Texte du document:
»»
Or, la philosophie, avec l’austérité de ses formes savantes, ne pouvait occuper qu’un espace restreint, et ne s’unissait point heureusement aux autres éléments du poème : il fallait un moyen, à l’aide duquel elle se transformât, et se répandît par une fusion intime sur tous les points de l’ensemble. Ce moyen fut le symbolisme, procédé philosophique, puisqu’il repose sur la loi incontestable de l’association des idées, et éminemment poétique d’ailleurs. Car, pendant que la prose place immédiatement sous le signe de la parole la pensée proposée, la poésie y place des images qui sont les signes, elles-mêmes, d’une pensée plus haute. Mais l’image destinée à servir ainsi de moyen terme entre la parole et la pensée ne doit point être choisie au hasard ; encore moins doit-elle être composée de traits fantastiques capricieusement réunis. Il faut que cette image soit prise dans l’ordre des réalités ; qu’elle offre une fidèle analogie avec l’idée qu’elle représente ; qu’on y trouve, selon l’énergie originelle de ce mot, un symbole (…), c’est-à-dire, un rapprochement. Les rapprochements de ce genre sont nombreux dans la nature. Le chant des oiseaux est le signe du jour, et la fleur nouvelle celui de la saison ; l’ombre d’un roseau sur le sable mesure la hauteur du soleil dans les cieux. Les poètes des anciens âges avaient le sentiment de ces universelles harmonies : toute chose leur apparaissait environnée de ses rapports ; pour eux, toute comparaison était sérieuse : ils professaient, comme croyances positives, les mythes auxquels ils donnaient d’ingénieuses interprétations.
««
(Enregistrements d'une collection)
»»
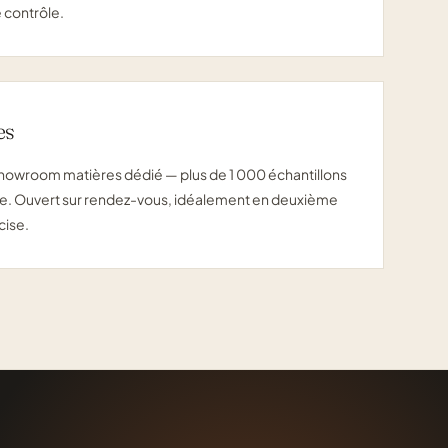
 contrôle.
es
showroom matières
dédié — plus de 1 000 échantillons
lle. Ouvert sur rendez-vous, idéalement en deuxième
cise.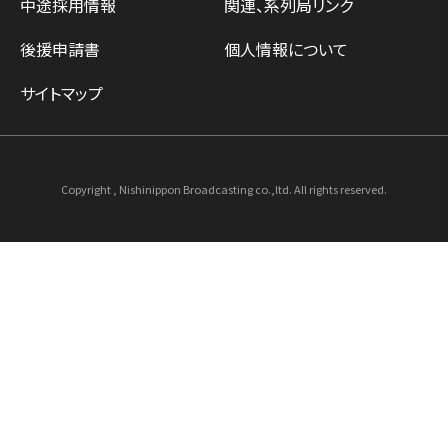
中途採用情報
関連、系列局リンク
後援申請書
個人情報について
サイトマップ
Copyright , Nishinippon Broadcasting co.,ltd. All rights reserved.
««
Travail à faire:
(A) D'après le texte sur le symbolisme, sur quelle loi repose le symbolisme en tant que procédé philosophique ?
(B) Pour chacune des affirmations suivantes, indiquez par oui ou par non si elle concorde avec le texte sur le symbolisme, en citant les mots du texte qui tranchent.
(i) La prose place directement la pensée sous le signe de la parole.
(ii) L'image symbolique peut être composée de traits fantastiques réunis librement.
(iii) Pour les poètes des anciens âges, toute comparaison était sérieuse.
(C) Écrivez la suite du texte sur le symbolisme, à partir de sa dernière phrase.
Ce matériel est indépendant du texte sur le symbolisme.

Réponses numérotées:
(A) Sur la loi incontestable de l'association des idées.

(B)
(i) Oui : « pendant que la prose place immédiatement sous le signe de la parole la pensée proposée »
(ii) Non : « encore moins doit-elle être composée de traits fantastiques capricieusement réunis »
(iii) Oui : « pour eux, toute comparaison était sérieuse »

(C)
Il en est de même, dans l’écriture sainte : chaque événement y a tout ensemble une existence réelle et une signification figurative ; chacun de ses plus illustres personnages y remplit un rôle historique et une fonction prophétique en même temps. Le génie de Dante, nourri des traditions de la bible, devait procéder ainsi. Les personnages qu’il met en scène sont réels dans sa pensée, et significatifs dans son intention ; ce sont des idées incarnées, des figures vivantes. Les actes qu’il leur fait accomplir expriment les rapports des idées au nom desquelles ils agissent. Enfin toute sa divine comédie est pénétrée d’un enseignement allégorique, qui en est la vie intérieure. Lui-même le déclare, dans sa dédicace à Cangrande Della Scala.

Héritier des traditions paternelles, Giacopo Di Dante développe plus clairement encore cette intention morale du poème, dans la préface du commentaire qu’il entreprit et dont sa piété filiale garantit l’exactitude :  » l’oeuvre entière se divise en trois parties,… etc.  » les plus anciens commentateurs adoptent et reproduisent cette explication.

6 avant d’aller plus loin, il est temps de jeter un regard en arrière. Nous avons vu comment le mouvement général de transition, qui s’accomplit au milieu de la société européenne du treizième au quatorzième siècle, devait se faire ressentir dans la marche de l’esprit humain ; comment la philosophie, parvenue au plus haut point de sa période scolastique, eut besoin de se populariser et de s’éterniser par les chants d’un poète ; comment elle rencontra celui qu’elle attendait, parmi les élèves de cette vieille école italienne, où le culte du vrai ne fut jamais séparé du culte du beau et du bien ; comment enfin les vicissitudes de la vie de Dante développèrent en lui le triple sens moral, esthétique, et intellectuel. Ce triple germe, grandissant sous une opiniâtre culture, devait porter son plus beau fruit, la divine comédie, et celle-ci, ouverte par l’analyse, devait laisser échapper de son enveloppe brillante et parfumée les semences philosophiques qu’elle contient. Ainsi, nous avons assisté à la naissance d’un grand homme.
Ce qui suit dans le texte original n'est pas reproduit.